SBC News UK racing’s return will usher a starting prices overhaul 

UK racing’s return will usher a starting prices overhaul 

The Starting Price Regulatory Commission (SPRC) has announced that UK racing fixtures starting prices will be determined using ‘mainly off-course mechanisms‘.

The change has been implemented following a number of years under consideration, with the SPRC outlining that racing fixtures needs to better reflect their betting markets as a whole. 

Starting prices were last examined in 2015 when on-course betting maintained a significantly higher share of UK racing total wagering volumes.   

Gambling Commission statistics showed that the share of betting taken on-course had fallen to 1.4% in the year to end of March 2020  – making the case for using off-course prices correspondingly stronger.

Racetrack operators have already accommodated for changes, as starting prices for closed-door fixtures have been solely based on off-course prices during the COVID-19 pandemic.

The SPRC stated that concerns that the off-course based system would increase bookmakers’ margins at the expense of punters is unfounded.

“The measure of margins is the overround – the higher the overround the higher bookmakers’ theoretical margins. Far from increasing under the new system, overround per race has been lower in every month of the six months,” the SPRC explained.

Implementing necessary changes, the SPRC added that when on-course bookmakers return to racetracks, its objective will be to reflect on-the-ground prices within its new system. 

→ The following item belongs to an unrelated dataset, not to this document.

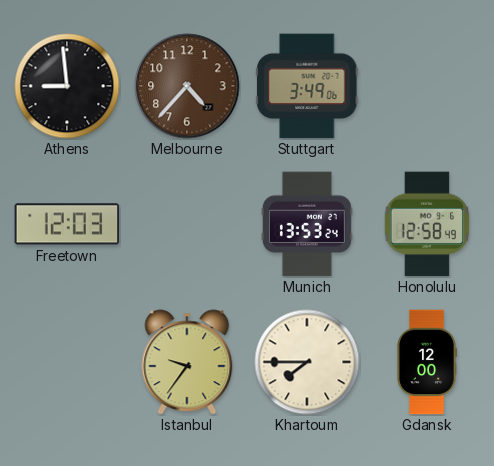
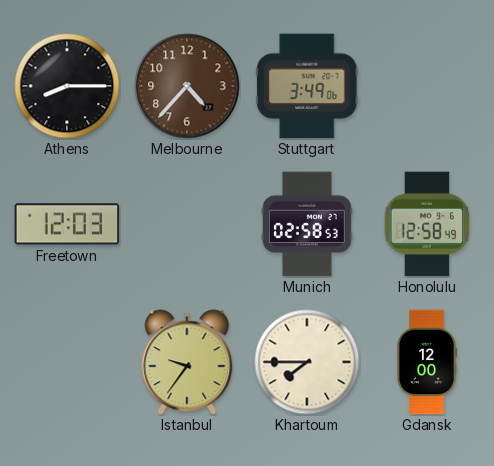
Athens: 8:59 -> 8:15
Munich: 13:53 -> 02:58
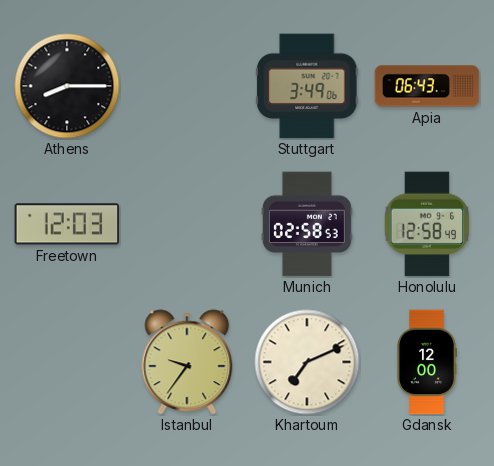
Melbourne: 4:37 -> none
Apia: none -> 06:43
Khartoum: 7:45 -> 7:11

The SPRC has recruited the PA to undertake the necessary technical changes to its starting price mechanism, incorporating ‘on-course price information into our current off-course algorithm’ – a project that will require approximately three months to complete coinciding with the return of crowds to venues. 

Chaired by Lord Bernard Donoughue, the Starting Price Regulatory Commission is the body charged with overseeing the mechanism by which the SP for races is determined.

Lord Donoughue said: “The SPRC has considered this change long and hard. We are now confident that the modernised SP system better reflects the market as a whole. Punters can continue to have total confidence in the SP.”

The SPRC closed its statement by thanking the Betting and Gaming Council for its constructive input in pursuing its new directive, for which the ‘workings of its mechanism’ have been published in a report available to all racing stakeholders.